EXERCISE PROMPT: Report the count of lines holding "nose" in the records, with no other words.

[DATA FOR THIS TASK]

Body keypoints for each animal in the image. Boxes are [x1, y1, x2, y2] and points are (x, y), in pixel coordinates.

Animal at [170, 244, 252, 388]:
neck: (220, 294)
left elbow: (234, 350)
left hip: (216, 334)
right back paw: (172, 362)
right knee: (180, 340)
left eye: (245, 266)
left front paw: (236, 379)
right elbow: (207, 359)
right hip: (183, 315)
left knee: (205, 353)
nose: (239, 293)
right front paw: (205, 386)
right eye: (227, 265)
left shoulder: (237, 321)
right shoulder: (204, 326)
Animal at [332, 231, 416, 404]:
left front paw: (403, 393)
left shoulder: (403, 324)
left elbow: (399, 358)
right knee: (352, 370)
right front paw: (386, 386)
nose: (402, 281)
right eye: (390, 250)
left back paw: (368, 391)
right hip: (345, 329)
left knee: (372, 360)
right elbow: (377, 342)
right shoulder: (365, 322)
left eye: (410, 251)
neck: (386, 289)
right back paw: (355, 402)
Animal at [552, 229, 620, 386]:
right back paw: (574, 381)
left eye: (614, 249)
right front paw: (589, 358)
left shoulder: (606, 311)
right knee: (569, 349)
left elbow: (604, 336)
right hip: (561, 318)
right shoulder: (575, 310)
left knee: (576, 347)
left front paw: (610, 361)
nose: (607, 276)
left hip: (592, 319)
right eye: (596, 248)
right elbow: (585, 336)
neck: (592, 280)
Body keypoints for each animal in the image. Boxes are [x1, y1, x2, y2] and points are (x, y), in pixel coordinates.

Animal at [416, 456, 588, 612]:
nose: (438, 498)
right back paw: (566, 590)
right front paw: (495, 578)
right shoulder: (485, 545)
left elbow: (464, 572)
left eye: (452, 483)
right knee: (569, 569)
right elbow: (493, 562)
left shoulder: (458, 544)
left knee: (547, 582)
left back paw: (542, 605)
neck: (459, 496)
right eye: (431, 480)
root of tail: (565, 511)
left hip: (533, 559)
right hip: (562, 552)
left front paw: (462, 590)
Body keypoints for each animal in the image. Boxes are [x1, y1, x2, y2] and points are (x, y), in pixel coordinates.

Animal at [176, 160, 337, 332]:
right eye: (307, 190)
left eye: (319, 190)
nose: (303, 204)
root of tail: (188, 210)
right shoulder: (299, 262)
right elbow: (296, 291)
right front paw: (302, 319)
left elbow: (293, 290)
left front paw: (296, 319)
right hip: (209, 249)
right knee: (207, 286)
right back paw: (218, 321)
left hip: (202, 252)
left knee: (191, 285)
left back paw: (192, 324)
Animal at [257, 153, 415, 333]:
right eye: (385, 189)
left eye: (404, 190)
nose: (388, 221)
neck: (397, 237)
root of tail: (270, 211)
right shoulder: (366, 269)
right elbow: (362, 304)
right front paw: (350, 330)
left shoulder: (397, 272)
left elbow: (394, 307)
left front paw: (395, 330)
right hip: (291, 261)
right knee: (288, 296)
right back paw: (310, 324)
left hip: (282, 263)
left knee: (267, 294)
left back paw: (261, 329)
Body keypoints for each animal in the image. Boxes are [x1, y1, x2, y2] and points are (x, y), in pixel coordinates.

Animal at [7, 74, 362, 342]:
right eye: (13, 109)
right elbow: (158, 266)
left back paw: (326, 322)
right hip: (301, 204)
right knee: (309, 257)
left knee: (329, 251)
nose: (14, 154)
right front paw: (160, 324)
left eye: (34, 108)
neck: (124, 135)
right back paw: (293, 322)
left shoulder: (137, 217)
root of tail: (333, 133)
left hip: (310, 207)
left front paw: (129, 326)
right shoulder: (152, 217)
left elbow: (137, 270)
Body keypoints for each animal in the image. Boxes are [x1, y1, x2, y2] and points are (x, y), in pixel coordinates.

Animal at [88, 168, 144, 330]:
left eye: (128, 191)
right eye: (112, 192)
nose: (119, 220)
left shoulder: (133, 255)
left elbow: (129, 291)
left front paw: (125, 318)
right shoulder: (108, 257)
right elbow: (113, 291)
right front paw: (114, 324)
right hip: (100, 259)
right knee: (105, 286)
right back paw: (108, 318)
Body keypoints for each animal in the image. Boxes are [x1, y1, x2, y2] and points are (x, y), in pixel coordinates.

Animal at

[/DATA FOR THIS TASK]
[DATA FOR THIS TASK]

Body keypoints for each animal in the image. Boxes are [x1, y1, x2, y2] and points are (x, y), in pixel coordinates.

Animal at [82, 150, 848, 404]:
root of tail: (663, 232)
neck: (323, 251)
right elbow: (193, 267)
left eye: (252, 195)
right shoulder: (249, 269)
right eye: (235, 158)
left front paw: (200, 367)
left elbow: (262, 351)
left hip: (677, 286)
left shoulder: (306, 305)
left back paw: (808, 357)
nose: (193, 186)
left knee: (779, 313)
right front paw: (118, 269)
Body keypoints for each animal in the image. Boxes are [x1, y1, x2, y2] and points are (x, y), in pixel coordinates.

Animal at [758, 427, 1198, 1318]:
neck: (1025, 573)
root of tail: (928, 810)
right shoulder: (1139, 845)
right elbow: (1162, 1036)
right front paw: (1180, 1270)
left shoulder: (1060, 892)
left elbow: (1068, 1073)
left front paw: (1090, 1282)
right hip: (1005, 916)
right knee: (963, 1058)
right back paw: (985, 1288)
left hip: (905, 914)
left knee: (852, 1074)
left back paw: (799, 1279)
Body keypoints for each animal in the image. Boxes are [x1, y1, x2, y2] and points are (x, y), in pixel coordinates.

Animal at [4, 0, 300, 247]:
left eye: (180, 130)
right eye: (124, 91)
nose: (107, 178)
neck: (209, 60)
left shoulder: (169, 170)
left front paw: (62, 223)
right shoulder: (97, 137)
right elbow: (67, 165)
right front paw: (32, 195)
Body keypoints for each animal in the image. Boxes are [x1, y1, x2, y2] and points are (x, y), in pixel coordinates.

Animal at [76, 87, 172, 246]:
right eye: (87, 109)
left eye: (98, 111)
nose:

[/DATA FOR THIS TASK]
[DATA FOR THIS TASK]

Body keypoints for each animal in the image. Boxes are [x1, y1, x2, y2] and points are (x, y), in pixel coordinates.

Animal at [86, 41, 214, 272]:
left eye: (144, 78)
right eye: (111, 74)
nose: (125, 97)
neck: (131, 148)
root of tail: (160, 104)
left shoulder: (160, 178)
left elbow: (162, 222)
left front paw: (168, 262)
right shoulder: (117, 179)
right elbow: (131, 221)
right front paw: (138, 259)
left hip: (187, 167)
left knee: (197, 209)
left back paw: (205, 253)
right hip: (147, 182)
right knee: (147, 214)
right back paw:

[/DATA FOR THIS TASK]

EXERCISE RESULT: 12